At the start, to share assets and avoid damaging competition, the Expo and the already-established Anthony Spinazzola Gala, now retired, became loosely associated in time, place and shared talents. Many of those involved in creating the Wine Expo wanted to proceed deliberately and, they thought, prudently, but Nivaud pushed ahead at full speed. To the surprise of much of the Guild, maybe even Nivaud, the first Boston Wine Expo in 1992, although prepared on short notice, was a distinct success. It grew and improved and prospered yearly from there, hitting a peak attendance of 17,5OO over its two days, accommodating more than 4OO wineries, pouring who knows how many wines. Despite the time of year, only on one day of the 4O has attendance been impaired by weather, a blizzard, on a Saturday in an early year. Saturday’s tickets were honored the next day, a gloriously bright Sunday, rescuing the weekend. The success in Boston engendered clones elsewhere under the same aegis: New York Wine Expo; Newport Mansions Food and Wine Festival; and Washington, DC Food and Wine Festival.

• • • •

* [Required action]:
Answer these from the text about the Boston Wine Expo:
1. In what year was the first Boston Wine Expo held?
2. What kind of weather hurt attendance on one day?
3. What other event was the Expo loosely linked with at the start?

• • • •

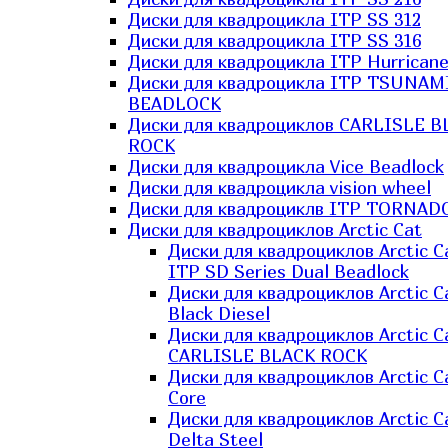
Диски для квадроцикла ITP SS 312
Диски для квадроцикла ITP SS 316
Диски для квадроцикла ITP Hurrican
Диски для квадроцикла ITP TSUNAM
BEADLOCK
Диски для квадроциклов CARLISLE B
ROCK
Диски для квадроцикла Vice Beadlock
Диски для квадроцикла vision wheel
Диски для квадроциклв ITP TORNAD
Диски для квадроциклов Arctic Cat
Диски для квадроциклов Arctic C
ITP SD Series Dual Beadlock
Диски для квадроциклов Arctic C
Black Diesel
Диски для квадроциклов Arctic C
CARLISLE BLACK ROCK
Диски для квадроциклов Arctic C
Core
Диски для квадроциклов Arctic C
Delta Steel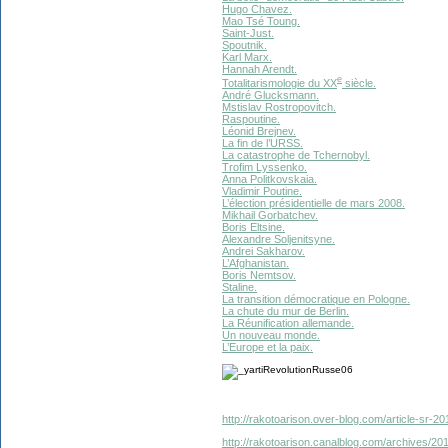
Hugo Chavez.
Mao Tsé Toung.
Saint-Just.
Spoutnik.
Karl Marx.
Hannah Arendt.
e
Totalitarismologie du XX
siècle.
André Glucksmann.
Mstislav Rostropovitch.
Raspoutine.
Léonid Brejnev.
La fin de l’URSS.
La catastrophe de Tchernobyl.
Trofim Lyssenko.
Anna Politkovskaia.
Vladimir Poutine.
L’élection présidentielle de mars 2008.
Mikhail Gorbatchev.
Boris Eltsine.
Alexandre Soljenitsyne.
Andrei Sakharov.
L’Afghanistan.
Boris Nemtsov.
Staline.
La transition démocratique en Pologne.
La chute du mur de Berlin.
La Réunification allemande.
Un nouveau monde.
L’Europe et la paix.
http://rakotoarison.over-blog.com/article-sr-2
http://rakotoarison.canalblog.com/archives/2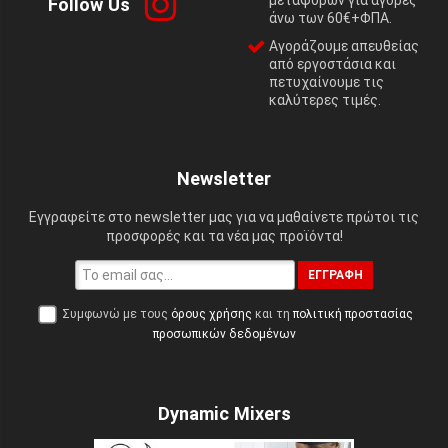
Follow Us
άνω των 60€+ΦΠΑ.
Αγοράζουμε απευθείας
από εργοστάσια και
πετυχαίνουμε τις
καλύτερες τιμές.
Newsletter
Εγγραφείτε στο newsletter μας για να μαθαίνετε πρώτοι τις
προσφορές και τα νέα μας προϊόντα!
ΕΓΓΡΑΦΉ
Συμφωνώ με τους
όρους χρήσης
και τη
πολιτική προστασίας
προσωπικών δεδομένων
Dynamic Mixers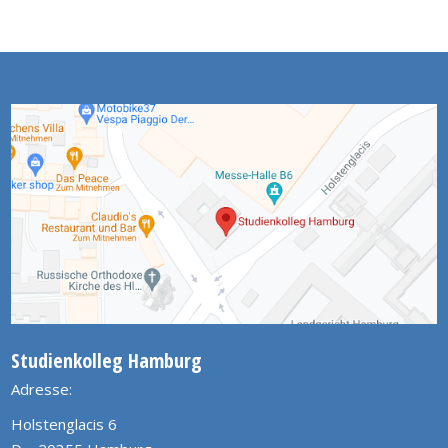
Studienkolleg Hamburg
Adresse:
Holstenglacis 6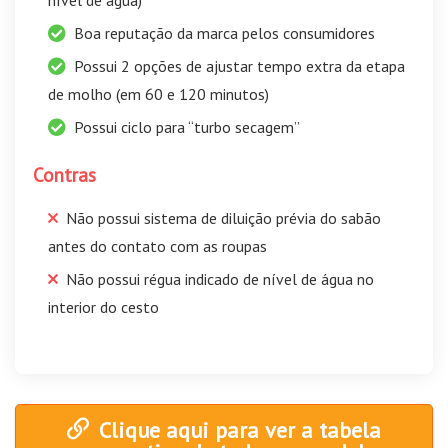
Boa reputação da marca pelos consumidores
Possui 2 opções de ajustar tempo extra da etapa
de molho (em 60 e 120 minutos)
Possui ciclo para “turbo secagem”
Contras
Não possui sistema de diluição prévia do sabão
antes do contato com as roupas
Não possui régua indicado de nível de água no
interior do cesto
Clique aqui para ver a tabela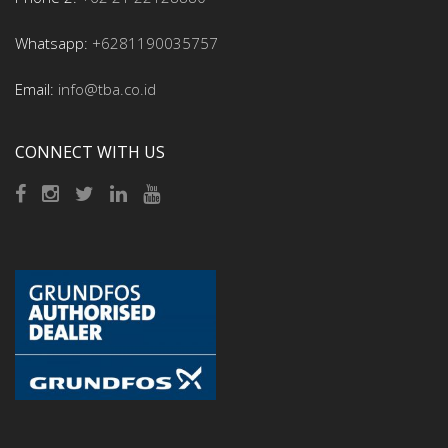
Whatsapp:
+6281190035757
Email:
info@tba.co.id
CONNECT WITH US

• • • •

* [Answer to this exercise]:
1. 1992
2. A blizzard, on a Saturday in an early year
3. The Anthony Spinazzola Gala